Passion steeled me for all of this, but it can not prepare you for any of this. Passion can motivate you to conquer CMU, but it cannot assist you. No matter where you’ve been before, it will be a challenge. Even for the best prepared, at the very least, the material will need to be overcome. For the most naïve, the notion of independent accountability will be brutally reinforced.
The process of acquiring the skills needed to survive at 15213 PA is not a simple one. It is one of failure, of success, of tension, of relief. Each assignment, each project, each exam teaches you something new. You can take it or leave it, but there is a lesson to be learnt in every challenge you encounter at CMU. Time management, task prioritisation and dynamic balance are just the bare essentials here.
But like a rubber band that has been stretched one too many times, some people snap. But of course, if you take the best and brightest and plunge them into a world of challenges, it’s reasonable to expect that not everyone can cope. Not everyone can cope with the feeling of not being able to cope. CMU takes the balance you may or may not have had coming in, disregards it completely, and loads you with its own weights.
The resources, the people, that you need to make it are well within reach, but it takes monumental effort to will yourself into accepting you need help. The help comes in many shapes and form – academic support, personal support, professional support. And indeed, from all quarters, family, friends, student life, faculty, staff, strangers. But all of this is worthless till you reach out.
I work hard so that I can avoid my life from becoming a train wreck. But this semester, it hit me – a different train, actually. Thanks to all my efforts to avoid the first train wreck, I’d probably ended up in one that was worse. There were points during the semester when I was a sleep deprived, hungry, lonely, frustrated, terrified, desperate mess. In retrospect, I was responsible for that mess.
In the madness of it all, I must have lost track. Of the people I needed. I forgot that this place is about the people and I didn’t realise that everybody could relate. Yes, it was my burden to bear, but I didn’t need to hide it. I forgot to embrace the CMU way. I needed help but didn’t want to need it. As if I had an option! I now realise that toughing it out was the single worst thing I could’ve done to cope.
The tough exterior must fall to the ground like a discarded skin. And I take off my mask of competence and ability. I now choose to embrace the CMU way. I hold my burdens high above my head, not because I am proud, but because I now know when it gets too heavy, someone will notice. And to remind others like myself that they are not alone with their own burdens.
But more importantly, I forgot all the people that needed me. Friends and family that I did not stay in touch with as much as I should have.
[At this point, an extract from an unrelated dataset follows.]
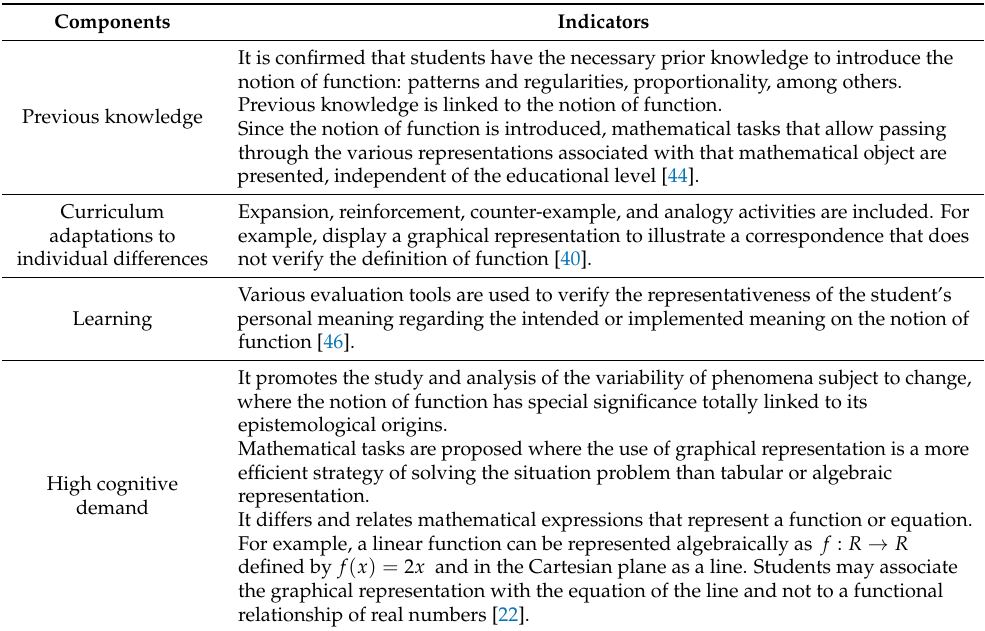
Table 2. Cognitive suitability for teaching functions.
In some respect, I lost touch with the rest of humanity and became a single-minded goal-oriented monster. I’m not going to let that happen again. In fact, I’d say that’s my early new year’s resolution and definitely one of the most important ones that I’ll be making.
I mentioned earlier that the CMU way is a path to a destination. That’s true and false. It’s a path to a destination, but that destination is not permanent. The destination is where you want to be. It’s important not to lose a sense of who you are and where you’re going because the journey is confusing and demanding. And as I’m going along this path, I can’t help but remember that thing they say during Playfair over and over…
…”If it gets too crazy, just let go.”